I love the song How To Be A Heartbreaker by Marina and the Diamonds. Lyrics like ‘Rule number 1, is that you gotta have fun, but baby when you’re done, you gotta be the first to run’ remind me of the teenage version of myself as it related to boys. Though, I didn’t do any of this ‘heartbreaking’ for the right reasons.
I always felt that boys would hurt me, that all they wanted was sex and after they’d leave. For me, to love any of them meant to hurt. I figured if my dad didn’t love me, why would any other male, and for years this kept me on a winding, loveless and often lonely path. Don’t get me wrong, I don’t blame my father for my choices, but living with the alternative, allowed me to see the value of having an attentive, loving father.
Rule 1: Watch them fall & step out of the way.
Rule 2: Don’t fall for anyone.
Rule 3: Always leave first.
Sure I liked people, but love was a different story. I’d listen to accounts from girlfriends at the time about guys they dated, or were in relationships with and couldn’t really contribute, because I was the one who wasn’t calling, I was the one who was ‘playing the field’, I was the one who was being torn apart inside.

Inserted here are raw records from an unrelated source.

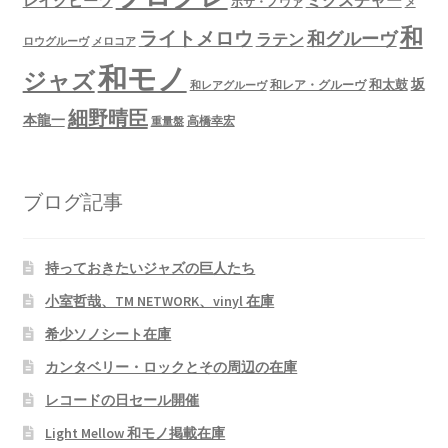
ミクスチャー
レイクビーツ
ボサ・ノヴァ
メ
和
ライトメロウ
和グルーヴ
ラテン
ロウグルーヴ
メロコア
和モノ
ジャズ
坂
和太鼓
和レア・グルーヴ
和レアグルーヴ
細野晴臣
本龍一
高橋幸宏
重量盤
ブログ記事
持っておきたいジャズの巨人たち
小室哲哉、TM NETWORK、vinyl 在庫
希少ソノシート在庫
カンタベリー・ロックとその周辺の在庫
レコードの日セール開催
Light Mellow 和モノ掲載在庫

There was a big problem with this seemingly foolproof logic of mine, though maybe if I was doing all these things because I genuinely wanted to, or felt they were right, it would have been okay. But, I was walking away because I felt if I didn’t, I’d regret it. To me, giving in was one of the biggest mistakes I could make at that time in my life. The thing was though, all this pseudo-protection got me nowhere, as I was constantly hurt and badly. Every time I was negatively labelled, each time I was proven right about a guy’s real intentions, every time I told myself it was all okay because, ‘who would love me anyway’?
I didn’t share these hurts with others and kept them bottled, wearing fake confidence instead. Going cold when necessary and numb to the words that after a while, started to define me. This wasn’t a good time in my life, and it showed.
As karma would have it Ironically, the first time I fell in love, really in love, my heart didn’t just get broken, it got crushed into the dirt. The third time though, well, that was way better.
What I learnt:
1) How to get past some of my daddy issues.
2) Being in love can be a pretty amazing feeling.